Le chômage, le sous-emploi et la hausse de la pauvreté ont aussi été pointés du doigt par la Bm

Mais c’est ce que la directrice du Fonds monétaire (Fmi) avait dit à l’Assemblée nationale de façon voilée. Selon elle, le secteur informel est le grenier de l’économie sénégalaise, il faudrait l’organiser et peut-être aller y chercher le bénéfice fiscal. Il sera difficile d’enrayer le chômage parce que la croissance n’est pas porteuse de progrès social ou économique. Quand la croissance vient de grandes entreprises qui ont atteint leurs limites de développement, c’est-à-dire qui font des profits sans réinvestir, cette croissance ne sert à personne. Si la croissance était le fait de Pme ou de petites entreprises de Baol-baol qu’on encadre et finance, ces entreprises pourraient se développer et recruter des personnes. C’est ce qui devait être à la base du développement du Sénégal. Raison pour laquelle je dis que c’est une mauvaise politique qui est en cause.

Au vu de tout cela, pensez-vous que le taux de croissance de 7% projeté dans le Pse pourra être atteint ?

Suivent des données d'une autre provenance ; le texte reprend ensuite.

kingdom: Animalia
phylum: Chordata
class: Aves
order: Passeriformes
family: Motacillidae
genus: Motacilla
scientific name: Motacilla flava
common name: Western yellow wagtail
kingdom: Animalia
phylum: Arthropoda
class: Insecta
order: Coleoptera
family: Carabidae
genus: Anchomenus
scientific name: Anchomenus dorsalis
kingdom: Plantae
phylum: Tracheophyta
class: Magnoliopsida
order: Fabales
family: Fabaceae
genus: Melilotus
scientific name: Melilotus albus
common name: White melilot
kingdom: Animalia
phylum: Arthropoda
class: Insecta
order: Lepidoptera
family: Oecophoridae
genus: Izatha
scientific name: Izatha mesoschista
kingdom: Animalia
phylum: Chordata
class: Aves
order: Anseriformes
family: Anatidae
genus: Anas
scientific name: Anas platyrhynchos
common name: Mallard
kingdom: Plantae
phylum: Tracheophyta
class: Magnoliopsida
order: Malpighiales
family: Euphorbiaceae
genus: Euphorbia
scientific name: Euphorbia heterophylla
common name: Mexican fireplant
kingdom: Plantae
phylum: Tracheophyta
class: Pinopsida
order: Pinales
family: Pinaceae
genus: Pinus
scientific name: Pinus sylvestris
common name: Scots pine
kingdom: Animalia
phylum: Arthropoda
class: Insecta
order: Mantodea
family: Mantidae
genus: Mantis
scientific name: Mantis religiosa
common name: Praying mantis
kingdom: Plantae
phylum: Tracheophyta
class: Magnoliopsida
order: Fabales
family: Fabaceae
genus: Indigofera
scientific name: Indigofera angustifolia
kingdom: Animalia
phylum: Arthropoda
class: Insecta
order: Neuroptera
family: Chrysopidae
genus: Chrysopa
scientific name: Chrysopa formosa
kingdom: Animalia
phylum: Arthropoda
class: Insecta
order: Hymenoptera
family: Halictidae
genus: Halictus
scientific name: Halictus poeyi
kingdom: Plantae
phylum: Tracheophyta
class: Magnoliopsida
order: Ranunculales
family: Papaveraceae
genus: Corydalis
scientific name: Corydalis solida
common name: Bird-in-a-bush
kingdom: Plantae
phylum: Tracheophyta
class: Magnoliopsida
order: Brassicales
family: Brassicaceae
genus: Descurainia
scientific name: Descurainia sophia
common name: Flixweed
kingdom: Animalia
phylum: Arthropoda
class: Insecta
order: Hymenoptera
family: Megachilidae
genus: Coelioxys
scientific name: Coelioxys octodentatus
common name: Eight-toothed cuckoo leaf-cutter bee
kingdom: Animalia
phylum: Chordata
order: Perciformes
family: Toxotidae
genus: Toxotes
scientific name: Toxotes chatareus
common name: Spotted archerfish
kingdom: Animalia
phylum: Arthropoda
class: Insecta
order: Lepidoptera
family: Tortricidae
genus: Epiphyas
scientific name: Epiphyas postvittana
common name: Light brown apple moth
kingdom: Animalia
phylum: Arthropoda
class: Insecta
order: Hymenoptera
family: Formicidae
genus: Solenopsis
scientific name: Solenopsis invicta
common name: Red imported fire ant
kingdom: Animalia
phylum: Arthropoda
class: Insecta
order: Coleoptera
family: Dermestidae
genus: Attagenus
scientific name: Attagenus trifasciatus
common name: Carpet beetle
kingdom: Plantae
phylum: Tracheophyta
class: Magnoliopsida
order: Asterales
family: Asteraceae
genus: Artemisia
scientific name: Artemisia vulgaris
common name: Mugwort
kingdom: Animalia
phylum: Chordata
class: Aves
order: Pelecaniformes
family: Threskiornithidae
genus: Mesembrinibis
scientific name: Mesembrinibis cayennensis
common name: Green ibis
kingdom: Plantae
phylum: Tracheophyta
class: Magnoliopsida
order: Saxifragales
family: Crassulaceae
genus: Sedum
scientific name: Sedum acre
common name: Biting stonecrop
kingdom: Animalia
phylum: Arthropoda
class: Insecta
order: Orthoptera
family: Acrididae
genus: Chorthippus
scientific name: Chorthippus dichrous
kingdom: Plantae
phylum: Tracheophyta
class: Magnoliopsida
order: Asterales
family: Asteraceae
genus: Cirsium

Ce sera difficile d’atteindre 7% en deux ans, mais si on continue sur cette lancée, même si on atteint un taux de 6%, les Sénégalais ne verront pas les fruits de cette croissance. Ce sera toujours au bénéfice des grandes entreprises, qui multiplient leurs bénéfices et augmentent notre croissance de façon artificielle. Les 70% des populations qui sont au bas de l’échelle ne sentiront absolument rien de cette croissance. Si on ne change pas d’optique politique, la croissance n’aura aucune signification pour le peuple. A mon avis, ils ont démarré une politique à laquelle ils ont accolé le Pse, qui souffre de contenu, et eux-mêmes peinent à le comprendre. Ou alors ils ont des problèmes de mise à niveau de ce Pse.